— Ты мне слово дал сына защитить. – обратился он к старику.
— И сдержал, как видишь, жив Андрейка твой.
— Пока жив.
— Да не нужен он ей, большой слишком. Малые в опасности, но не это главное. Защиту кто-то пробил и не доложили мне. Сколько времени прошло неизвестно. Каждый день на не работал. Как стемнеет, навести наших лесных товарищей. Гостинцы возьми и вот еще, дайка золы мне с ведра, в интернат снесешь, посыплешь там.

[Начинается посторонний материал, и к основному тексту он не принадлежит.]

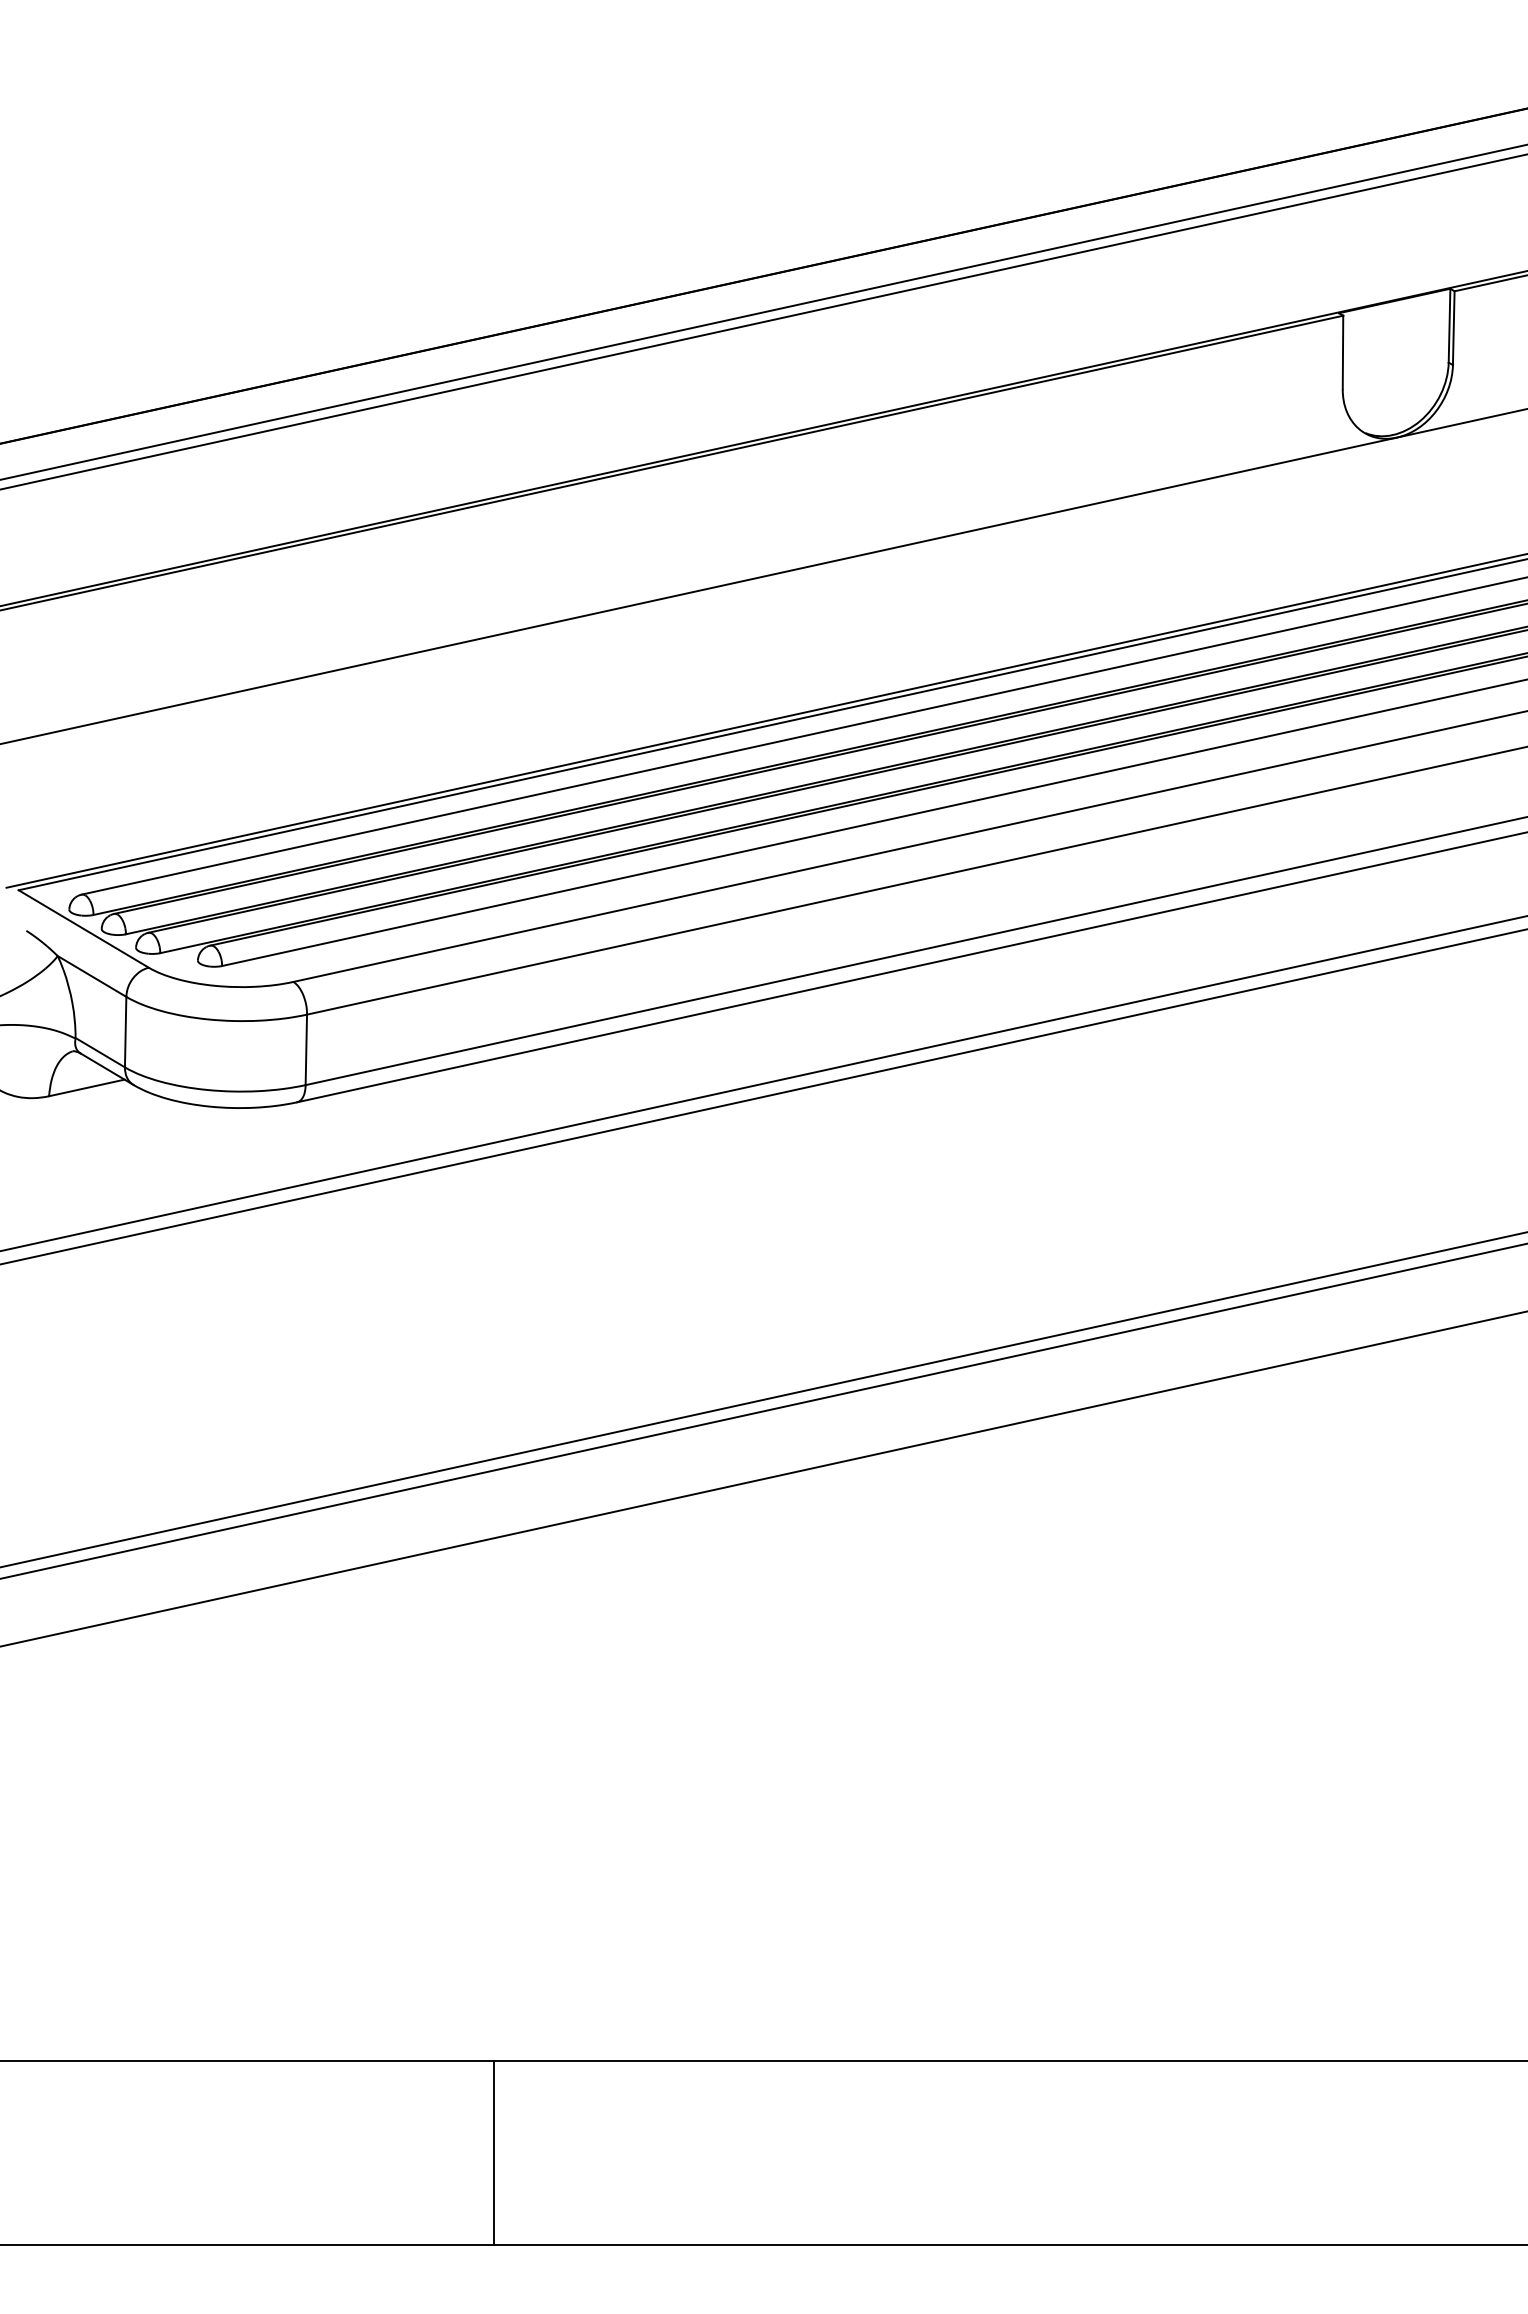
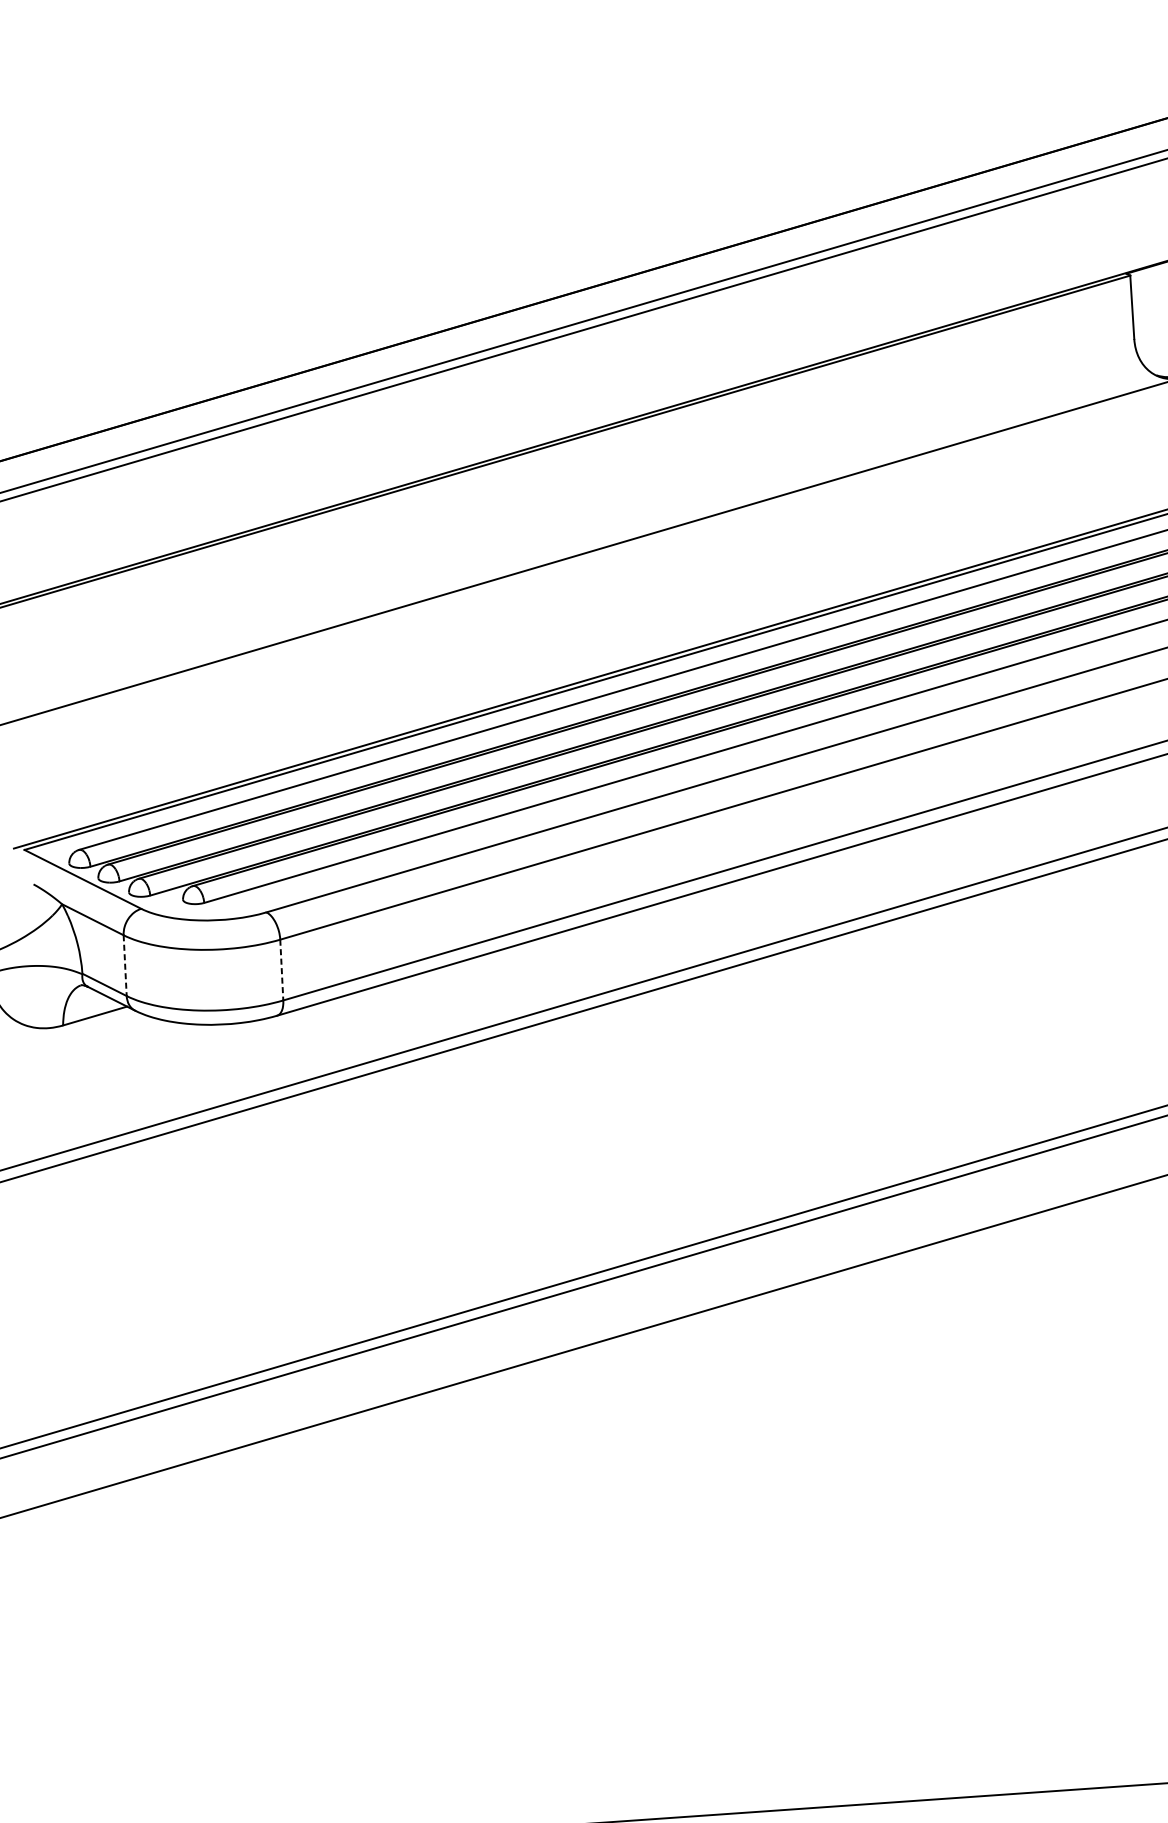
line: (125, 1032) -> (125, 965), solid -> dashed
line: (306, 1050) -> (281, 970), solid -> dashed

Карлик набрал сморщенными руками горсть золы, высыпал ей на треснувшее зеркало в золоченной оправе и отнес старику, который принялся шептать над черной горкой сожжённого дерева, приминая его руками.
Семя упало,
Землю прорвало,
Вверх пошло,
В силу вошло,
Огонь повстречало,
Силу отдало,
По двору прошло,
Стеной взошло.
Да будет слово мое крепко.
Аминь.
Собрал заговорённый порошок в бутылку и перевязал тряпочкой: «Держи, Митяй, руками не трожь – обожжет. С бутылки сыпь, да тоненько. Дворов не держись, сразу к лесу.
— Не учи. – оборвал он старика и прыгнул в подпол. Прополз по узкому сырому тоннелю и оказался за забором, как раз у высокого почерневшего бурьяна. Скатился в овраг побежал полем к лесу.
Хрустнули ветки над головой, и кто-то сбил Митяя с ног, схватив за щиколотки.
— Торопишься куда? – сверкнули красные глазки лешего. – Да, так, что про гостинец позабыл.
— За что тебе гостинец, нечисть? Гостья незваная по твоему лесу ходит, а ты молчишь. — Мрак вокруг Митяя сгустился, и кто-то дернул заплечный мешок. Раздался визг.